I also agree that “Guys in plate armor calling their war horse” is entirely a Christian myth, there is nothing pagan about that. But guys worshipping Anubis calling their war horse is distinctly not Christian, so the larger point here is that worshipping a god or gods from non-Christian mythology puts a spanner in the idea that the paladin is an exclusively Christian concept.
As for the point about pagan religions having sacrifices, this is baked into AD&D, check out the back of the Deities and Demigods, it has lists of what is to be sacrificed and when.
I agree that there is no ancestor worship in D&D (that I am aware of), though if you read the entries for the Japanese and Chinese mythos in the D&DG they mention nature worship and the veneration of place. There are also of course druids in 1e, and they worship nature. Again, I’m not making the case that these things are realistic, just that they are there.

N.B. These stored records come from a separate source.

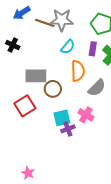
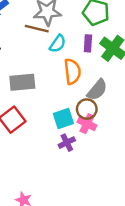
brown line: (45, 23) -> (37, 29), moved
brown circle: (53, 89) -> (87, 109), moved
cyan square: (62, 118) -> (63, 119), moved

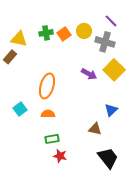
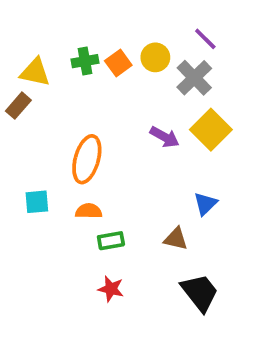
gray cross: (105, 42) -> (194, 78), turned 30
cyan square: (20, 109) -> (37, 202), turned 32
green rectangle: (52, 139) -> (111, 241), moved

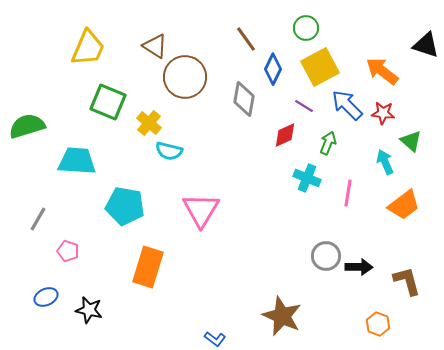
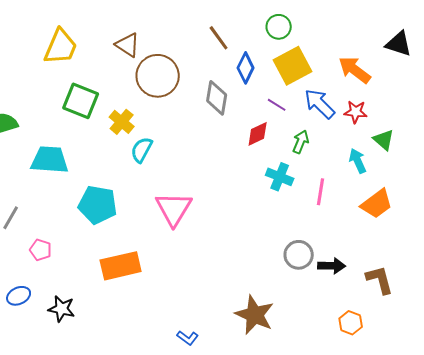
cyan semicircle: (169, 151) -> (142, 150), turned 104
orange rectangle: (148, 267) -> (121, 266), turned 60

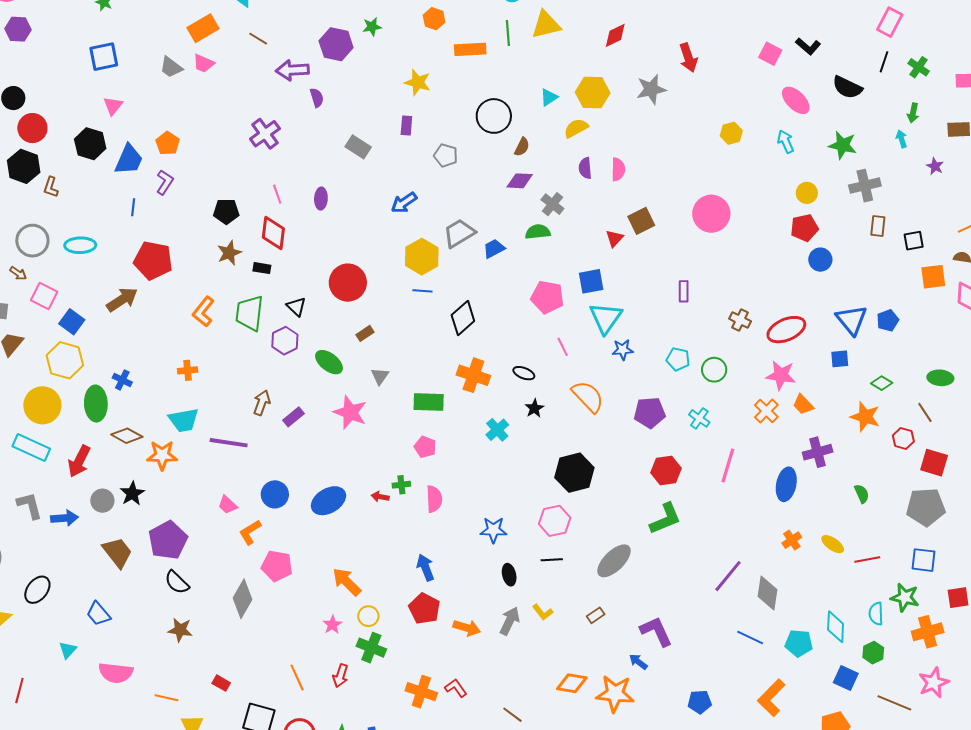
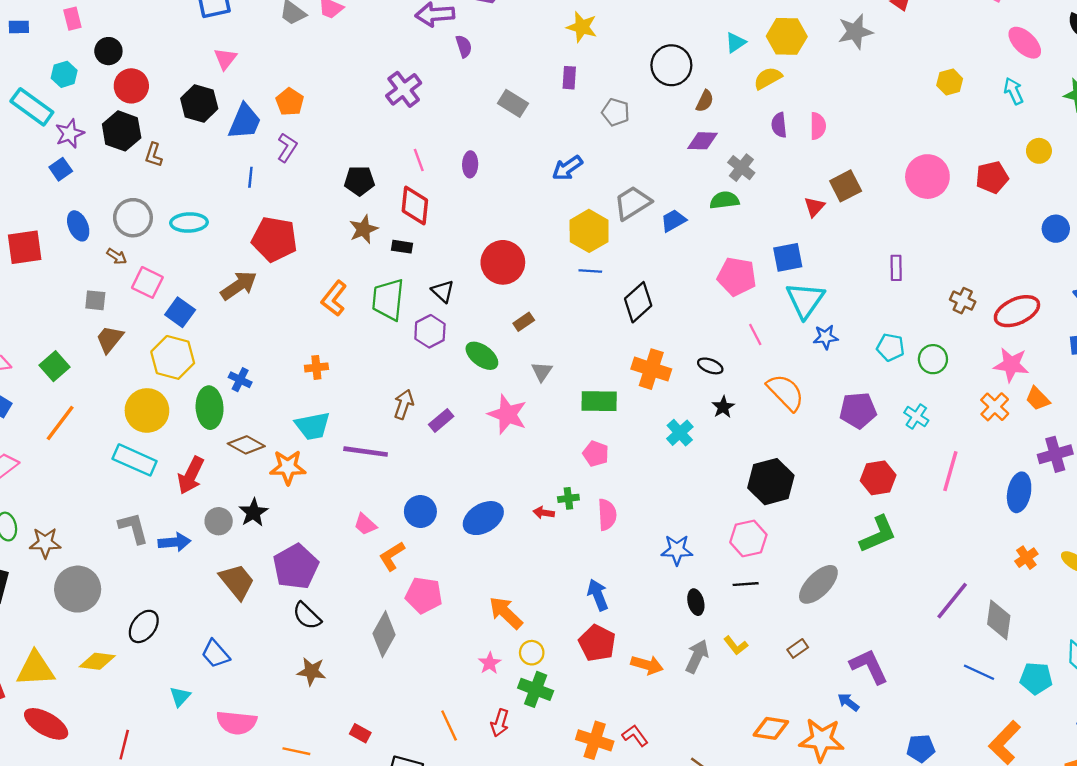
red pentagon: (804, 228) -> (992, 177), moved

I agree 100% that the “pagan” aspects of AD&D were never meant to accurately reflect anything in the real world, they were inspired by real world religions, but that’s about it. I think this observation applies to Christianity as well, the game borrowed surface elements, but it did not try to create anything deep or realistic in the process. In short, I agree that polytheism and paganism in AD&D is not realistic, nor were they meant to be, and it was the same with Christianity. AD&D is a game, not a realistic model of any aspect of the world. So it is doubly inappropriate to argue that AD&D was attempting to push any particular religious view on players. It’s a game, these things were incorporated for flavor, not for any deep meaning.
IMHO this is the crux of the `belief in my own convictions' school:
ReplyDelete"People want to shear belief in god from clerics as they see it as a vestige of a colonialist, monothestic religion".